Task details: In the Stirling Tomkins case header below, reproduce the part starting with "Kirlin, Campbell, Hickox, Keating" and going on through "appellant Cornell Steamboat Co.", with "appellant" changed to "respondent".

Selected passage:
[Start of section]

THE STIRLING TOMKINS, 56 F.2d 740 (2nd Cir. 1932)


THE STIRLING TOMKINS. SHAMROCK TOWING CO. v. CORNELL STEAMBOAT CO. JAMES A. MEENAN, Inc., v. SAME.

Nos. 232, 233.Circuit Court of Appeals, Second Circuit.
March 7, 1932.

Appeal from the District Court of the United States for the Eastern District of New York.

In Admiralty. Libels by the Shamrock Towing Company and James A. Meenan, Inc., against the Cornell Steamboat Company and its tug Stirling Tomkins. From interlocutory decrees for libelants, respondent and claimant steamboat company appeal.

Affirmed.

Kirlin, Campbell, Hickox, Keating McGrann, of New York City (Robert S. Erskine and Henry P. Elliott, both of New York City, of counsel), for appellant Cornell Steamboat Co.

Alexander, Ash Jones, of New York City (Edward Ash and Lawson R. Jones, both of New York City, of counsel), for appellee Shamrock Towing Co.

Haight, Smith, Griffin Deming, of New York City (Henry M. Hewitt, of New York City, of counsel), for James A. Meenan, Inc.

Before MANTON, SWAN, and AUGUSTUS N. HAND, Circuit Judges.

[End of section]

Supplied data:
[Start of section]

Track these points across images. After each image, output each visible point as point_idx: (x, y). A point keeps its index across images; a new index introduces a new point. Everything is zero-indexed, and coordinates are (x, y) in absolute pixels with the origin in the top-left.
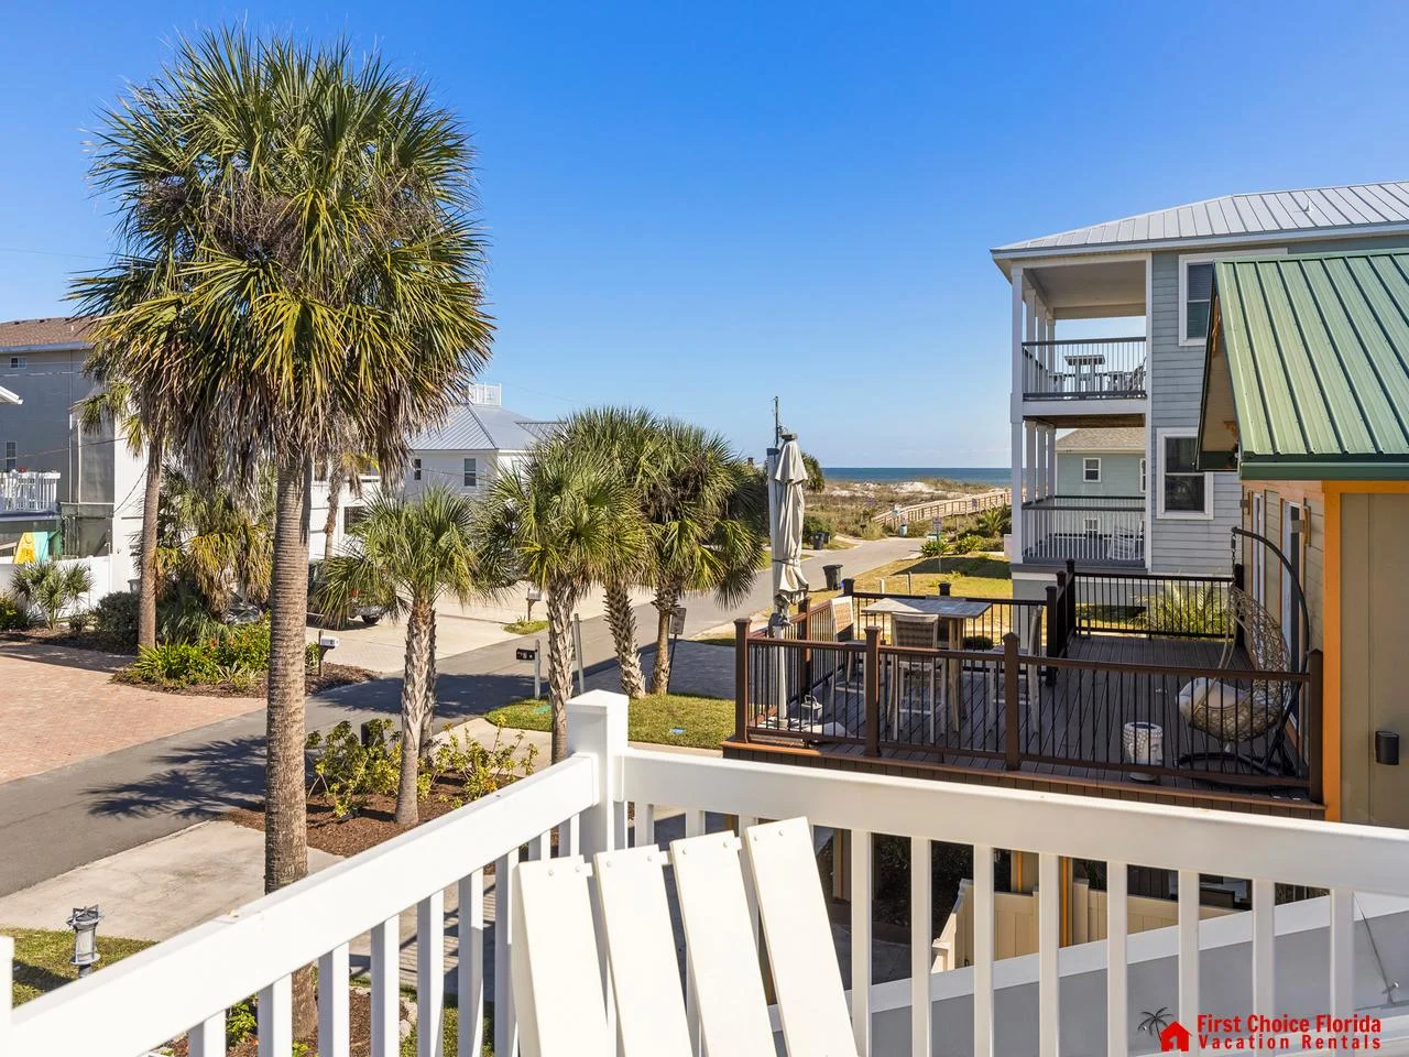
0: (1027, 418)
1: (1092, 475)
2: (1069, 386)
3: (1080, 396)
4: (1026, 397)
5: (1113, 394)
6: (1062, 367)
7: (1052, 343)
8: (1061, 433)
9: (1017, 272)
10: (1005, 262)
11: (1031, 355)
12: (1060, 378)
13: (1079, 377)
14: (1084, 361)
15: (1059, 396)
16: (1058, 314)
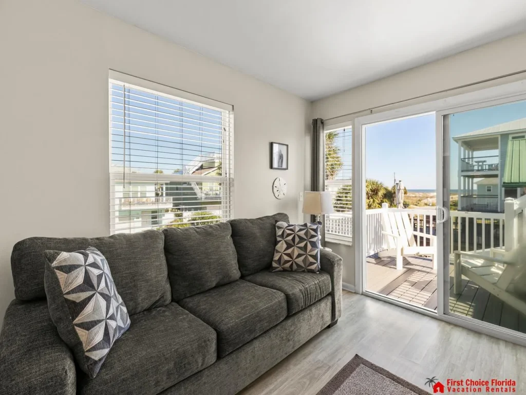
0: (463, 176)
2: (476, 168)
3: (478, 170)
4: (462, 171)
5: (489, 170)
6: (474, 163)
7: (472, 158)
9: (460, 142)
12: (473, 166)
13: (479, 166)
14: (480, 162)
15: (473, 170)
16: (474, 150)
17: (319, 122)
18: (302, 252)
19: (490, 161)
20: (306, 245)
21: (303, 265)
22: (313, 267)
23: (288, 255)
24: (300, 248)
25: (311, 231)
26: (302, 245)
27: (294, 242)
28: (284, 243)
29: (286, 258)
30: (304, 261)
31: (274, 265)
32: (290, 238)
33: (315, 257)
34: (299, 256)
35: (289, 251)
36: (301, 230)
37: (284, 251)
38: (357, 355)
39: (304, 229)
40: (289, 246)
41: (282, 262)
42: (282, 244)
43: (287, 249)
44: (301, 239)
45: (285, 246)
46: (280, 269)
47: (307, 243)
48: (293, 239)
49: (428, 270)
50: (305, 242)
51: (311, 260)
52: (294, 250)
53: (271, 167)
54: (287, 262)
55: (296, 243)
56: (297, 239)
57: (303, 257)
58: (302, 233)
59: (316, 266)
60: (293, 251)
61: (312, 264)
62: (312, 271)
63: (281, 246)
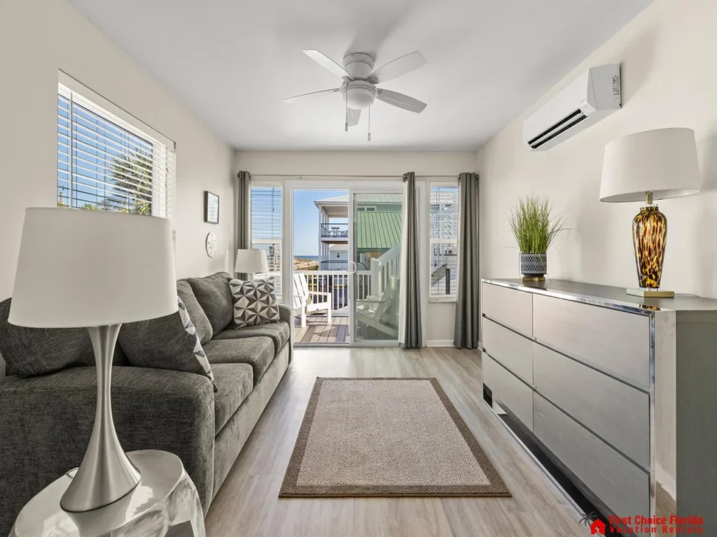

[End of section]

Result of the exercise:
Kirlin, Campbell, Hickox, Keating McGrann, of New York City (Robert S. Erskine and Henry P. Elliott, both of New York City, of counsel), for respondent Cornell Steamboat Co.